In this book, Whole Foods Market cofounder John Mackey and professor and Conscious Capitalism, Inc. cofounder Raj Sisodia argue for the inherent good of both business and capitalism. Featuring some of today’s best-known companies, they illustrate how these two forces can—and do—work most powerfully to create value for all stakeholders: including customers, employees, suppliers, investors, society, and the environment.

These “Conscious Capitalism” companies include Whole Foods Market, Southwest Airlines, Costco, Google, Patagonia, The Container Store, UPS, and dozens of others. We know them; we buy their products or use their services. Now it’s time to better understand how these organizations use four specific tenets—higher purpose, stakeholder integration, conscious leadership, and conscious culture and management—to build strong businesses and help advance capitalism further toward realizing its highest potential.

As leaders of the Conscious Capitalism movement, Mackey and Sisodia argue that aspiring leaders and business builders need to continue on this path of transformation—for the good of both business and society as a whole.
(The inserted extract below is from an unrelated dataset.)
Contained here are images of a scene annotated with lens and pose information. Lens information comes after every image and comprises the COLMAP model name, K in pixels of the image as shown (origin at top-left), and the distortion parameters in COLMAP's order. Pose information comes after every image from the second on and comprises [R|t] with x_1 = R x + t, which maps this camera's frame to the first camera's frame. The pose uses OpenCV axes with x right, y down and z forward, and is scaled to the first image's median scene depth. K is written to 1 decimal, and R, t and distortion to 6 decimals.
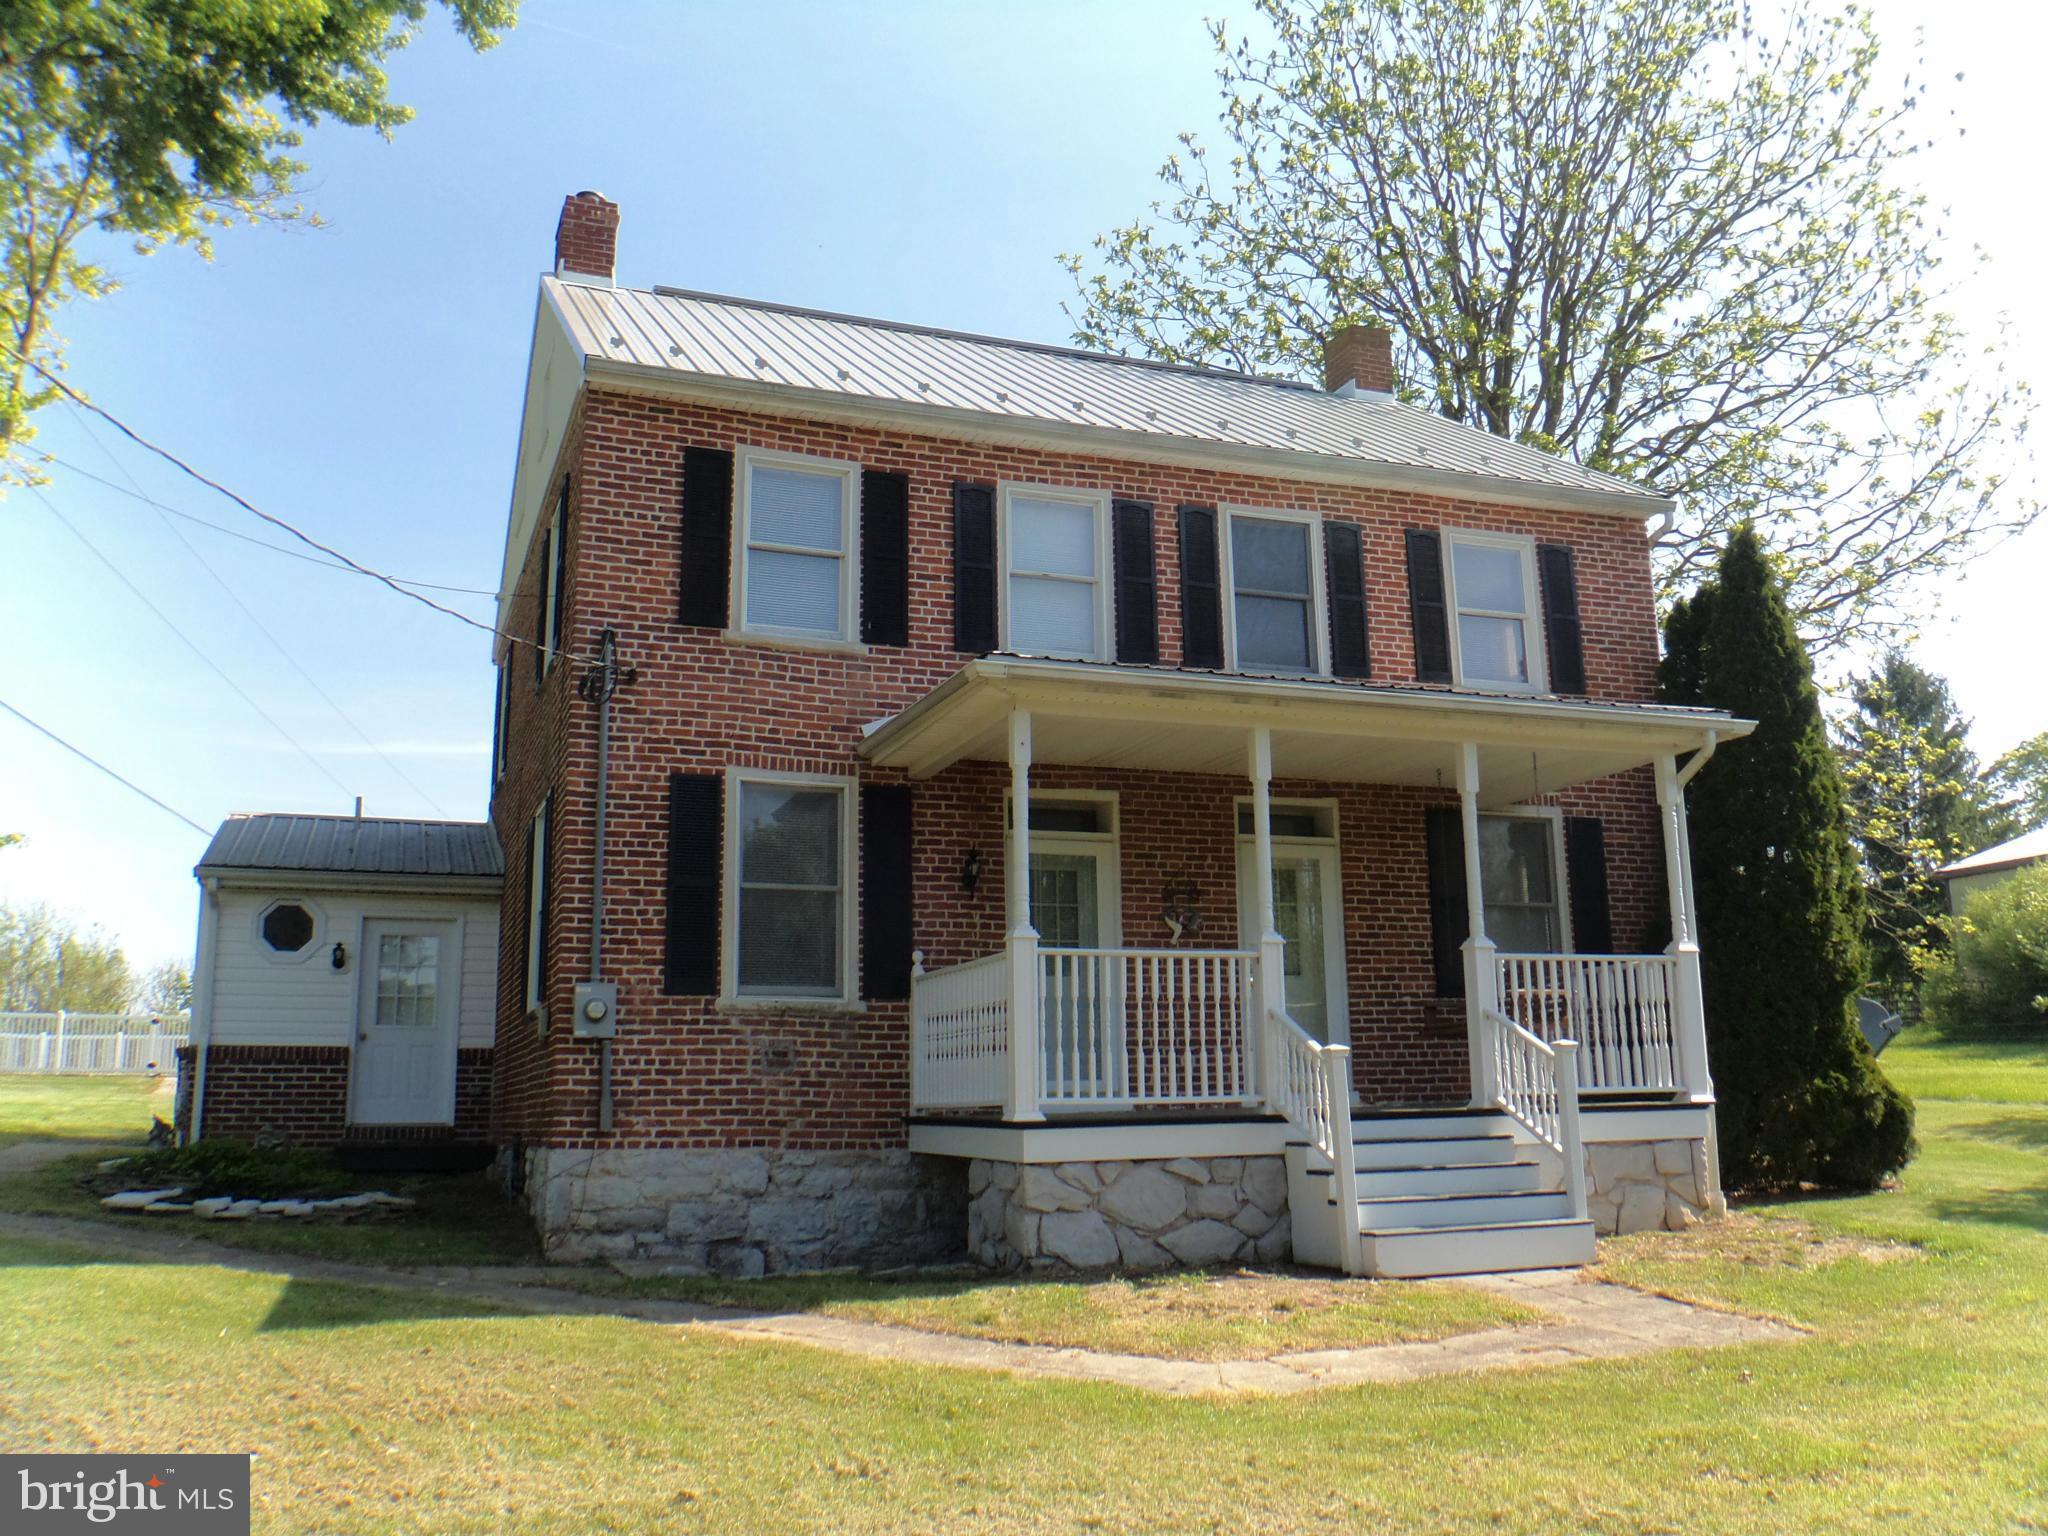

At once a bold defense and reimagining of capitalism and a blueprint for a new system for doing business grounded in a more evolved ethical consciousness, this book provides a new lens for individuals and companies looking to build a more cooperative, humane, and positive future."

Tuesday, January 8, 2013

Economics resembles storytelling more than mathematics

That is according to a NY Times magazine article. See God Save the British Economy by ADAM DAVIDSON. Here are the relevant passages:
"Economics often appears to be an exercise in number-crunching, but it actually resembles storytelling more than mathematics. Before the members of the Monetary Policy Committee gather for their monthly meeting, they sit through a presentation from the Bank of England’s economic staff. The staff members take the most recent economic data — G.D.P. growth, the unemployment rate and more subtle details gathered from interviews with businesspeople throughout the country — and try to fashion it into a narrative. Does a sudden spike in new factory orders represent a fundamental shift, or is it just a preholiday blip? Do anecdotal reports of rising food prices herald a period of inflation, or is it the result of a cold snap? Which story feels truer?
A few days later, each of the nine members of the M.P.C. puts forth his or her own interpretation. Over two days, the members debate these competing narratives and discuss what the Bank of England should do. Then the committee votes, and the winning policies are implemented."
A related post is Economists Love Fables And Parables (Or, What Is The Essence Of Economic Analysis?)

Wednesday, January 2, 2013

Does The Type Of Economy Affect The Kind Of God People Worship?

Here is a paper title and abstract:

Peoples, Hervey C & Frank W Marlowe. 2012. Subsistence and the evolution of religion. Human Nature 23(3). 253?269.


 The authors present a cross-cultural analysis showing that the presence of an active or moral High God in societies varies generally along a continuum from lesser to greater technological complexity and subsistence productivity. Foragers are least likely to have High Gods. Horticulturalists and agriculturalists are more likely. Pastoralists are most likely, though they are less easily positioned along the productivity continuum. The authors suggest that belief in moral High Gods was fostered by emerging leaders in societies dependent on resources that were difficult to manage and defend without group cooperation. These leaders used the concept of a supernatural moral enforcer to manipulate others into cooperating, which resulted in greater productivity. Reproductive success would accrue most to such leaders, but the average reproductive success of all individuals in the society would also increase with greater productivity. Supernatural enforcement of moral codes maintained social cohesion and allowed for further population growth, giving one society an advantage in competition with others.